Information supplied section start

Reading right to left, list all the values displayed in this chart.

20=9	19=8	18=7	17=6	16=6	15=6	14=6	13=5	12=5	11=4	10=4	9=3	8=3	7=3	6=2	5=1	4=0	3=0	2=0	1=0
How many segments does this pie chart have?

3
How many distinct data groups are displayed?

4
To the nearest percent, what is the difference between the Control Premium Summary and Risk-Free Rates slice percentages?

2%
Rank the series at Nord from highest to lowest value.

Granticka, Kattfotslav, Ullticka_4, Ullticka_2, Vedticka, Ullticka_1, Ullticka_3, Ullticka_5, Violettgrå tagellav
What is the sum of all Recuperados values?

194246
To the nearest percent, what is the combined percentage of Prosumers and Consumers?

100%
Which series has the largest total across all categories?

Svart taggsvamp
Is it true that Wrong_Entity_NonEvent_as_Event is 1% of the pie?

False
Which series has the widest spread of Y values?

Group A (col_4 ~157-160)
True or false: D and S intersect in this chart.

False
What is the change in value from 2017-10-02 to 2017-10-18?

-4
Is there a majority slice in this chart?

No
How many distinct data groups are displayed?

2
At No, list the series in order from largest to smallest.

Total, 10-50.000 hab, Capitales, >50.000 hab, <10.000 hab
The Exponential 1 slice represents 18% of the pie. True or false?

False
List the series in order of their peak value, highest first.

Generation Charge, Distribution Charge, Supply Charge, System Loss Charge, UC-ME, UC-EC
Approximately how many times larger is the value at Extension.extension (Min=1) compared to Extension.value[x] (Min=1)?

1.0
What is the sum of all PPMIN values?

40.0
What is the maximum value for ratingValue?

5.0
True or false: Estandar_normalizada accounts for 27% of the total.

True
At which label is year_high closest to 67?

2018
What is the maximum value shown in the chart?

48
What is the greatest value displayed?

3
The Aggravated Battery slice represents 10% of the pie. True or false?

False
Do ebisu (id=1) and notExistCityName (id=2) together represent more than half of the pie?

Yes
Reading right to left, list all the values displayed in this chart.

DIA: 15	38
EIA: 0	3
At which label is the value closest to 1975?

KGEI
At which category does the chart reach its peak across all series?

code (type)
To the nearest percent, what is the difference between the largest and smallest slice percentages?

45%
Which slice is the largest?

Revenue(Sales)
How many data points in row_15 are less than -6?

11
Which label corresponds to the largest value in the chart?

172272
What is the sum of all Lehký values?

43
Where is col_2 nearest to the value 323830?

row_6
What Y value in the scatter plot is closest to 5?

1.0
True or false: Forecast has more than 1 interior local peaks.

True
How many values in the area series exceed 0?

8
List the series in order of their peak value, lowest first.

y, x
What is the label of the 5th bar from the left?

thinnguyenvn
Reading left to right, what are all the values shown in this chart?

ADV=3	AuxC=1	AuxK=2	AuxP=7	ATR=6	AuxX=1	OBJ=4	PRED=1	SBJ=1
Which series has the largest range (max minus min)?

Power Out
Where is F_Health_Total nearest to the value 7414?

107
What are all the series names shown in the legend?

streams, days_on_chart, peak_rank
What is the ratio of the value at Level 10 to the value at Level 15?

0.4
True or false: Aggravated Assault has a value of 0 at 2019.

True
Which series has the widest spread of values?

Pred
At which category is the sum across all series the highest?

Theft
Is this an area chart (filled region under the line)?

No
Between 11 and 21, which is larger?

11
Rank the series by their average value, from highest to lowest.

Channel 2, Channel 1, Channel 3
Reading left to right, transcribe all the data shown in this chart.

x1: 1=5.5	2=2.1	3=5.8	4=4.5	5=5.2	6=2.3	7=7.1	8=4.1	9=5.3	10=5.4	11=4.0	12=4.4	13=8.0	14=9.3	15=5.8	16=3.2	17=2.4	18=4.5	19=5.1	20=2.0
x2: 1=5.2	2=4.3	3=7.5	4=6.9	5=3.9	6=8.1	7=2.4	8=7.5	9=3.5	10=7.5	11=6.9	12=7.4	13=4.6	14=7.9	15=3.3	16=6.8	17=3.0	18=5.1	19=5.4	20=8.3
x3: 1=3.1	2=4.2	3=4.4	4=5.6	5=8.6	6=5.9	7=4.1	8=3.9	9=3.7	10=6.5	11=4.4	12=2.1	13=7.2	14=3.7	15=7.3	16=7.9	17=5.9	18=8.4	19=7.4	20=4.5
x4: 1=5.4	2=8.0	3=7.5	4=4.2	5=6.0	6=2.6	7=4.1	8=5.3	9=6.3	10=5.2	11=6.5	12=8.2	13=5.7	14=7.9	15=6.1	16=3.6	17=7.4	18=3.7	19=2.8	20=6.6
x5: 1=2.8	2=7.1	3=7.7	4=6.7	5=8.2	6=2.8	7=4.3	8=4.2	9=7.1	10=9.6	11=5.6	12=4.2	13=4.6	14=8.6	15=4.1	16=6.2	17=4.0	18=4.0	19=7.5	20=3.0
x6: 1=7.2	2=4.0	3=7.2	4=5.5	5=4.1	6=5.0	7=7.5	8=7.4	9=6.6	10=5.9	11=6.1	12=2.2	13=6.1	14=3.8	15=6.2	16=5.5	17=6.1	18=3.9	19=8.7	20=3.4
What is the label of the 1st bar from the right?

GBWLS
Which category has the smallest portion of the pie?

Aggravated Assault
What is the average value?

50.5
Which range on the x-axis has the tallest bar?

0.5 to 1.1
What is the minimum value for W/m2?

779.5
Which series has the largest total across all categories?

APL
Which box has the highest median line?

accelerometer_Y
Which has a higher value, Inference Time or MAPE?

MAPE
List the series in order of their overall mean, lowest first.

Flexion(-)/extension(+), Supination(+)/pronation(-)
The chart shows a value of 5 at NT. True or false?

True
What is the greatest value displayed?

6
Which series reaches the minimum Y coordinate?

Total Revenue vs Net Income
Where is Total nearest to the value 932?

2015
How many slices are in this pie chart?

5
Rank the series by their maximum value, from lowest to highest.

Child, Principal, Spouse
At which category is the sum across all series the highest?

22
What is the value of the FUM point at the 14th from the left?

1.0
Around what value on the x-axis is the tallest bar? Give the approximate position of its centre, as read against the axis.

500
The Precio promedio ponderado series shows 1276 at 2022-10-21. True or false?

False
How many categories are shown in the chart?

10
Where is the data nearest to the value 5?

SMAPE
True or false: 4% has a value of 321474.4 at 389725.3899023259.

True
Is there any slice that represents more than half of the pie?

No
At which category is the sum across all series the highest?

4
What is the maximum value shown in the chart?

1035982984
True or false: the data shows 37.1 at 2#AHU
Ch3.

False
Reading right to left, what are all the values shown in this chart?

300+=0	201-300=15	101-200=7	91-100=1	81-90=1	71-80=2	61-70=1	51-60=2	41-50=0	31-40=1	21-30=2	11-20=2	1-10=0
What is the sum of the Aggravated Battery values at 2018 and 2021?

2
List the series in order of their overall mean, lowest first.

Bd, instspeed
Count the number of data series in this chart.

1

Information supplied section end

### Assignment
Render every line of the entries above as a JSON array of strings, one string per line, with blank lines omitted.

### Answer box
[
  "Reading right to left, list all the values displayed in this chart.",
  "20=9\t19=8\t18=7\t17=6\t16=6\t15=6\t14=6\t13=5\t12=5\t11=4\t10=4\t9=3\t8=3\t7=3\t6=2\t5=1\t4=0\t3=0\t2=0\t1=0",
  "How many segments does this pie chart have?",
  "3",
  "How many distinct data groups are displayed?",
  "4",
  "To the nearest percent, what is the difference between the Control Premium Summary and Risk-Free Rates slice percentages?",
  "2%",
  "Rank the series at Nord from highest to lowest value.",
  "Granticka, Kattfotslav, Ullticka_4, Ullticka_2, Vedticka, Ullticka_1, Ullticka_3, Ullticka_5, Violettgrå tagellav",
  "What is the sum of all Recuperados values?",
  "194246",
  "To the nearest percent, what is the combined percentage of Prosumers and Consumers?",
  "100%",
  "Which series has the largest total across all categories?",
  "Svart taggsvamp",
  "Is it true that Wrong_Entity_NonEvent_as_Event is 1% of the pie?",
  "False",
  "Which series has the widest spread of Y values?",
  "Group A (col_4 ~157-160)",
  "True or false: D and S intersect in this chart.",
  "False",
  "What is the change in value from 2017-10-02 to 2017-10-18?",
  "-4",
  "Is there a majority slice in this chart?",
  "No",
  "How many distinct data groups are displayed?",
  "2",
  "At No, list the series in order from largest to smallest.",
  "Total, 10-50.000 hab, Capitales, >50.000 hab, <10.000 hab",
  "The Exponential 1 slice represents 18% of the pie. True or false?",
  "False",
  "List the series in order of their peak value, highest first.",
  "Generation Charge, Distribution Charge, Supply Charge, System Loss Charge, UC-ME, UC-EC",
  "Approximately how many times larger is the value at Extension.extension (Min=1) compared to Extension.value[x] (Min=1)?",
  "1.0",
  "What is the sum of all PPMIN values?",
  "40.0",
  "What is the maximum value for ratingValue?",
  "5.0",
  "True or false: Estandar_normalizada accounts for 27% of the total.",
  "True",
  "At which label is year_high closest to 67?",
  "2018",
  "What is the maximum value shown in the chart?",
  "48",
  "What is the greatest value displayed?",
  "3",
  "The Aggravated Battery slice represents 10% of the pie. True or false?",
  "False",
  "Do ebisu (id=1) and notExistCityName (id=2) together represent more than half of the pie?",
  "Yes",
  "Reading right to left, list all the values displayed in this chart.",
  "DIA: 15\t38",
  "EIA: 0\t3",
  "At which label is the value closest to 1975?",
  "KGEI",
  "At which category does the chart reach its peak across all series?",
  "code (type)",
  "To the nearest percent, what is the difference between the largest and smallest slice percentages?",
  "45%",
  "Which slice is the largest?",
  "Revenue(Sales)",
  "How many data points in row_15 are less than -6?",
  "11",
  "Which label corresponds to the largest value in the chart?",
  "172272",
  "What is the sum of all Lehký values?",
  "43",
  "Where is col_2 nearest to the value 323830?",
  "row_6",
  "What Y value in the scatter plot is closest to 5?",
  "1.0",
  "True or false: Forecast has more than 1 interior local peaks.",
  "True",
  "How many values in the area series exceed 0?",
  "8",
  "List the series in order of their peak value, lowest first.",
  "y, x",
  "What is the label of the 5th bar from the left?",
  "thinnguyenvn",
  "Reading left to right, what are all the values shown in this chart?",
  "ADV=3\tAuxC=1\tAuxK=2\tAuxP=7\tATR=6\tAuxX=1\tOBJ=4\tPRED=1\tSBJ=1",
  "Which series has the largest range (max minus min)?",
  "Power Out",
  "Where is F_Health_Total nearest to the value 7414?",
  "107",
  "What are all the series names shown in the legend?",
  "streams, days_on_chart, peak_rank",
  "What is the ratio of the value at Level 10 to the value at Level 15?",
  "0.4",
  "True or false: Aggravated Assault has a value of 0 at 2019.",
  "True",
  "Which series has the widest spread of values?",
  "Pred",
  "At which category is the sum across all series the highest?",
  "Theft",
  "Is this an area chart (filled region under the line)?",
  "No",
  "Between 11 and 21, which is larger?",
  "11",
  "Rank the series by their average value, from highest to lowest.",
  "Channel 2, Channel 1, Channel 3",
  "Reading left to right, transcribe all the data shown in this chart.",
  "x1: 1=5.5\t2=2.1\t3=5.8\t4=4.5\t5=5.2\t6=2.3\t7=7.1\t8=4.1\t9=5.3\t10=5.4\t11=4.0\t12=4.4\t13=8.0\t14=9.3\t15=5.8\t16=3.2\t17=2.4\t18=4.5\t19=5.1\t20=2.0",
  "x2: 1=5.2\t2=4.3\t3=7.5\t4=6.9\t5=3.9\t6=8.1\t7=2.4\t8=7.5\t9=3.5\t10=7.5\t11=6.9\t12=7.4\t13=4.6\t14=7.9\t15=3.3\t16=6.8\t17=3.0\t18=5.1\t19=5.4\t20=8.3",
  "x3: 1=3.1\t2=4.2\t3=4.4\t4=5.6\t5=8.6\t6=5.9\t7=4.1\t8=3.9\t9=3.7\t10=6.5\t11=4.4\t12=2.1\t13=7.2\t14=3.7\t15=7.3\t16=7.9\t17=5.9\t18=8.4\t19=7.4\t20=4.5",
  "x4: 1=5.4\t2=8.0\t3=7.5\t4=4.2\t5=6.0\t6=2.6\t7=4.1\t8=5.3\t9=6.3\t10=5.2\t11=6.5\t12=8.2\t13=5.7\t14=7.9\t15=6.1\t16=3.6\t17=7.4\t18=3.7\t19=2.8\t20=6.6",
  "x5: 1=2.8\t2=7.1\t3=7.7\t4=6.7\t5=8.2\t6=2.8\t7=4.3\t8=4.2\t9=7.1\t10=9.6\t11=5.6\t12=4.2\t13=4.6\t14=8.6\t15=4.1\t16=6.2\t17=4.0\t18=4.0\t19=7.5\t20=3.0",
  "x6: 1=7.2\t2=4.0\t3=7.2\t4=5.5\t5=4.1\t6=5.0\t7=7.5\t8=7.4\t9=6.6\t10=5.9\t11=6.1\t12=2.2\t13=6.1\t14=3.8\t15=6.2\t16=5.5\t17=6.1\t18=3.9\t19=8.7\t20=3.4",
  "What is the label of the 1st bar from the right?",
  "GBWLS",
  "Which category has the smallest portion of the pie?",
  "Aggravated Assault",
  "What is the average value?",
  "50.5",
  "Which range on the x-axis has the tallest bar?",
  "0.5 to 1.1",
  "What is the minimum value for W/m2?",
  "779.5",
  "Which series has the largest total across all categories?",
  "APL",
  "Which box has the highest median line?",
  "accelerometer_Y",
  "Which has a higher value, Inference Time or MAPE?",
  "MAPE",
  "List the series in order of their overall mean, lowest first.",
  "Flexion(-)/extension(+), Supination(+)/pronation(-)",
  "The chart shows a value of 5 at NT. True or false?",
  "True",
  "What is the greatest value displayed?",
  "6",
  "Which series reaches the minimum Y coordinate?",
  "Total Revenue vs Net Income",
  "Where is Total nearest to the value 932?",
  "2015",
  "How many slices are in this pie chart?",
  "5",
  "Rank the series by their maximum value, from lowest to highest.",
  "Child, Principal, Spouse",
  "At which category is the sum across all series the highest?",
  "22",
  "What is the value of the FUM point at the 14th from the left?",
  "1.0",
  "Around what value on the x-axis is the tallest bar? Give the approximate position of its centre, as read against the axis.",
  "500",
  "The Precio promedio ponderado series shows 1276 at 2022-10-21. True or false?",
  "False",
  "How many categories are shown in the chart?",
  "10",
  "Where is the data nearest to the value 5?",
  "SMAPE",
  "True or false: 4% has a value of 321474.4 at 389725.3899023259.",
  "True",
  "Is there any slice that represents more than half of the pie?",
  "No",
  "At which category is the sum across all series the highest?",
  "4",
  "What is the maximum value shown in the chart?",
  "1035982984",
  "True or false: the data shows 37.1 at 2#AHU",
  "Ch3.",
  "False",
  "Reading right to left, what are all the values shown in this chart?",
  "300+=0\t201-300=15\t101-200=7\t91-100=1\t81-90=1\t71-80=2\t61-70=1\t51-60=2\t41-50=0\t31-40=1\t21-30=2\t11-20=2\t1-10=0",
  "What is the sum of the Aggravated Battery values at 2018 and 2021?",
  "2",
  "List the series in order of their overall mean, lowest first.",
  "Bd, instspeed",
  "Count the number of data series in this chart.",
  "1"
]